I always feel so much better after physical activity and some time meditating in nature and hugging trees. Yes, I quite literally hugged a cedar tree; I am not allergic to those. I decided as we came back to our campsite from the Eastern Terminus of the Ice Age Trail that I want to try to hike the whole Ice Age Trial with Bec when we retire; we should probably practice small bits over time, so we know what to do. She also learned that if we walk to opposite way from our campsite, we can get into town and find a pretty cool hiker bar, so we’re going to do that next time.
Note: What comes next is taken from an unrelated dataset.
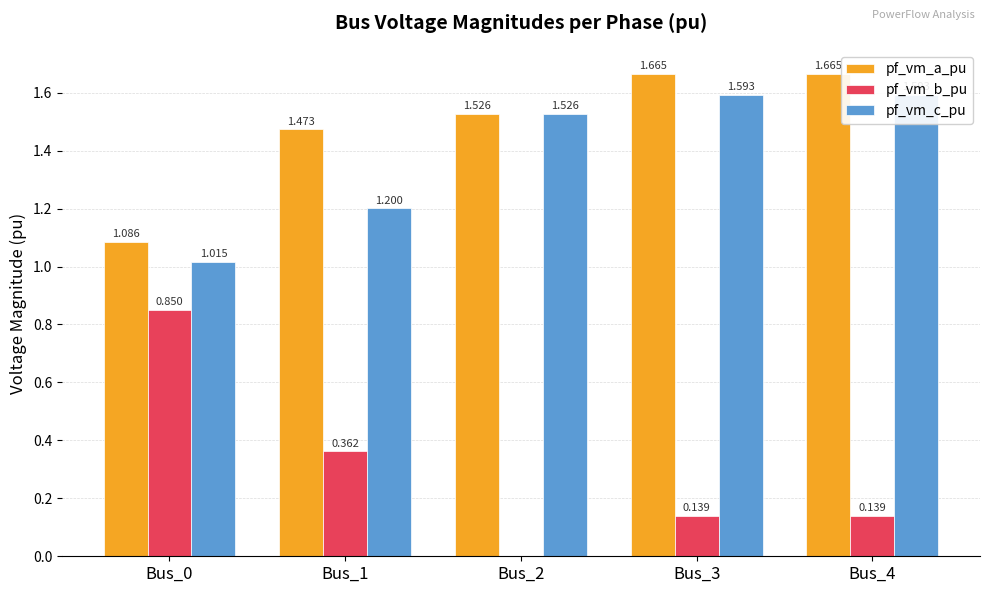

What is the difference between the highest and lowest values at Bus_4?

1.5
In order to move back toward health—don’t get me wrong, I am feeling really good these days, but my friend Sarah just posted about the merits of doing hard things, and I haven’t done any hard things for just myself in a good, long while—I set myself some new goals for 2022. I plan to run four days a week: Tuesday, Thursday, Saturday, and Sunday. On the days I don’t run, I plan to ride my bike to school, starting tomorrow. All of this has the eventual goal of running a 50K, hopefully in October or November of next year. I also plan to be sober from alcohol, which is a depressant anyway, and lots of extra empty calories., which I hope to avoid by eating better food too.

Anyway, I’m getting old, so I should probably take better care of my mental and physical health. Prayer meditation, running, biking, and good wholesome caloric intake will get me far in feeling fine.